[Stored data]
------------------------------------------------------------
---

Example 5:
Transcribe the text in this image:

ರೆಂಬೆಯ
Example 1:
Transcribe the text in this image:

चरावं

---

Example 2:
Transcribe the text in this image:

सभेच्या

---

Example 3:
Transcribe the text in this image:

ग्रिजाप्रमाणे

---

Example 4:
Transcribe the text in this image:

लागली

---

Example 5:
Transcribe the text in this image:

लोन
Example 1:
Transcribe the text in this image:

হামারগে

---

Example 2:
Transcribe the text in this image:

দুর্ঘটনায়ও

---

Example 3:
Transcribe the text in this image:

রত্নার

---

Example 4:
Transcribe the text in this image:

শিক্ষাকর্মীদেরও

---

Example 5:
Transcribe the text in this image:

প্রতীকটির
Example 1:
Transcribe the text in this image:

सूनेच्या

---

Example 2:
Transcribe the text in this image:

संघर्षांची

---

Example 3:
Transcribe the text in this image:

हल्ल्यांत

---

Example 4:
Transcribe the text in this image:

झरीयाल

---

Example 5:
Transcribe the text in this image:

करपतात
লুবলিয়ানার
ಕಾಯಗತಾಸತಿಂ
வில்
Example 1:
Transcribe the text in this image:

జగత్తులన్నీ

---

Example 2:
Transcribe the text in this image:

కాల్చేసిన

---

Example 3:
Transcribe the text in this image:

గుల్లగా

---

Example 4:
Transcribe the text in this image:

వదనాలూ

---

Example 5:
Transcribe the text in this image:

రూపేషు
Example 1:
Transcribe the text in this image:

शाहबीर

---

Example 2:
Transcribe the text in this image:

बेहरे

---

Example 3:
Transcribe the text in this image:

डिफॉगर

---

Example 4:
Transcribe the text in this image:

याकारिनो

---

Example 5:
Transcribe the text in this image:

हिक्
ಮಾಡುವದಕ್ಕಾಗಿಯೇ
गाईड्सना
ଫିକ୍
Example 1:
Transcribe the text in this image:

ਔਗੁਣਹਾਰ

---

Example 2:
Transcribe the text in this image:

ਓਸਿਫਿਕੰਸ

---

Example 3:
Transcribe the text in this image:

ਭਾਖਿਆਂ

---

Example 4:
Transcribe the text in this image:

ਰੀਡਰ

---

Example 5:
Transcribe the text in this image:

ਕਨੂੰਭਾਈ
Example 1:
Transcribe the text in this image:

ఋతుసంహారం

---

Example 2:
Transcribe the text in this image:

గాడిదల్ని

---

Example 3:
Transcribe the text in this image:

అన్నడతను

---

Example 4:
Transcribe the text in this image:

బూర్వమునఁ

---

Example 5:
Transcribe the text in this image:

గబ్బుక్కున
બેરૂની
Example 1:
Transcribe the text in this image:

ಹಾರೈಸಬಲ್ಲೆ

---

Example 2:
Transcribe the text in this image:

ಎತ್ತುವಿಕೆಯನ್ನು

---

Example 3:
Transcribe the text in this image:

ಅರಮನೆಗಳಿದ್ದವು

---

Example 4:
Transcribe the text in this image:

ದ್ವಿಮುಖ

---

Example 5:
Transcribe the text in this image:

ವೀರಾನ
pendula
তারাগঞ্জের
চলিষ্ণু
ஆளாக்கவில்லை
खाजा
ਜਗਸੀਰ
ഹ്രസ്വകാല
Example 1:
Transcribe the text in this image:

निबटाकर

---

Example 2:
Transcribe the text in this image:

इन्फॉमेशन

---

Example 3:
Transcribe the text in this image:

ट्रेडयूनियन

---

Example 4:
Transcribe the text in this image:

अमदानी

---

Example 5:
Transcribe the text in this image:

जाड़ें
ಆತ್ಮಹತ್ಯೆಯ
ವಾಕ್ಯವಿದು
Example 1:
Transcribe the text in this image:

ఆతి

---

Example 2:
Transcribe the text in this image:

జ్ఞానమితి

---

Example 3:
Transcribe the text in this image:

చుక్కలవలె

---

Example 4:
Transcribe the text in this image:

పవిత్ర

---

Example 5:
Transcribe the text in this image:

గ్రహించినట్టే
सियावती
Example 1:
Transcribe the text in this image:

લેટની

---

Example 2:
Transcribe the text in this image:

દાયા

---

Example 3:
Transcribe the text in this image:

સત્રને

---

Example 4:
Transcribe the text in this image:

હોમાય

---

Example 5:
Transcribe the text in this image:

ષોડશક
------------------------------------------------------------
- _Aim of the task_
What is needed is an exact transcription of all the data.

- _Answer space_
---

Example 5:
Transcribe the text in this image:

ರೆಂಬೆಯ
Example 1:
Transcribe the text in this image:

चरावं

---

Example 2:
Transcribe the text in this image:

सभेच्या

---

Example 3:
Transcribe the text in this image:

ग्रिजाप्रमाणे

---

Example 4:
Transcribe the text in this image:

लागली

---

Example 5:
Transcribe the text in this image:

लोन
Example 1:
Transcribe the text in this image:

হামারগে

---

Example 2:
Transcribe the text in this image:

দুর্ঘটনায়ও

---

Example 3:
Transcribe the text in this image:

রত্নার

---

Example 4:
Transcribe the text in this image:

শিক্ষাকর্মীদেরও

---

Example 5:
Transcribe the text in this image:

প্রতীকটির
Example 1:
Transcribe the text in this image:

सूनेच्या

---

Example 2:
Transcribe the text in this image:

संघर्षांची

---

Example 3:
Transcribe the text in this image:

हल्ल्यांत

---

Example 4:
Transcribe the text in this image:

झरीयाल

---

Example 5:
Transcribe the text in this image:

करपतात
লুবলিয়ানার
ಕಾಯಗತಾಸತಿಂ
வில்
Example 1:
Transcribe the text in this image:

జగత్తులన్నీ

---

Example 2:
Transcribe the text in this image:

కాల్చేసిన

---

Example 3:
Transcribe the text in this image:

గుల్లగా

---

Example 4:
Transcribe the text in this image:

వదనాలూ

---

Example 5:
Transcribe the text in this image:

రూపేషు
Example 1:
Transcribe the text in this image:

शाहबीर

---

Example 2:
Transcribe the text in this image:

बेहरे

---

Example 3:
Transcribe the text in this image:

डिफॉगर

---

Example 4:
Transcribe the text in this image:

याकारिनो

---

Example 5:
Transcribe the text in this image:

हिक्
ಮಾಡುವದಕ್ಕಾಗಿಯೇ
गाईड्सना
ଫିକ୍
Example 1:
Transcribe the text in this image:

ਔਗੁਣਹਾਰ

---

Example 2:
Transcribe the text in this image:

ਓਸਿਫਿਕੰਸ

---

Example 3:
Transcribe the text in this image:

ਭਾਖਿਆਂ

---

Example 4:
Transcribe the text in this image:

ਰੀਡਰ

---

Example 5:
Transcribe the text in this image:

ਕਨੂੰਭਾਈ
Example 1:
Transcribe the text in this image:

ఋతుసంహారం

---

Example 2:
Transcribe the text in this image:

గాడిదల్ని

---

Example 3:
Transcribe the text in this image:

అన్నడతను

---

Example 4:
Transcribe the text in this image:

బూర్వమునఁ

---

Example 5:
Transcribe the text in this image:

గబ్బుక్కున
બેરૂની
Example 1:
Transcribe the text in this image:

ಹಾರೈಸಬಲ್ಲೆ

---

Example 2:
Transcribe the text in this image:

ಎತ್ತುವಿಕೆಯನ್ನು

---

Example 3:
Transcribe the text in this image:

ಅರಮನೆಗಳಿದ್ದವು

---

Example 4:
Transcribe the text in this image:

ದ್ವಿಮುಖ

---

Example 5:
Transcribe the text in this image:

ವೀರಾನ
pendula
তারাগঞ্জের
চলিষ্ণু
ஆளாக்கவில்லை
खाजा
ਜਗਸੀਰ
ഹ്രസ്വകാല
Example 1:
Transcribe the text in this image:

निबटाकर

---

Example 2:
Transcribe the text in this image:

इन्फॉमेशन

---

Example 3:
Transcribe the text in this image:

ट्रेडयूनियन

---

Example 4:
Transcribe the text in this image:

अमदानी

---

Example 5:
Transcribe the text in this image:

जाड़ें
ಆತ್ಮಹತ್ಯೆಯ
ವಾಕ್ಯವಿದು
Example 1:
Transcribe the text in this image:

ఆతి

---

Example 2:
Transcribe the text in this image:

జ్ఞానమితి

---

Example 3:
Transcribe the text in this image:

చుక్కలవలె

---

Example 4:
Transcribe the text in this image:

పవిత్ర

---

Example 5:
Transcribe the text in this image:

గ్రహించినట్టే
सियावती
Example 1:
Transcribe the text in this image:

લેટની

---

Example 2:
Transcribe the text in this image:

દાયા

---

Example 3:
Transcribe the text in this image:

સત્રને

---

Example 4:
Transcribe the text in this image:

હોમાય

---

Example 5:
Transcribe the text in this image:

ષોડશક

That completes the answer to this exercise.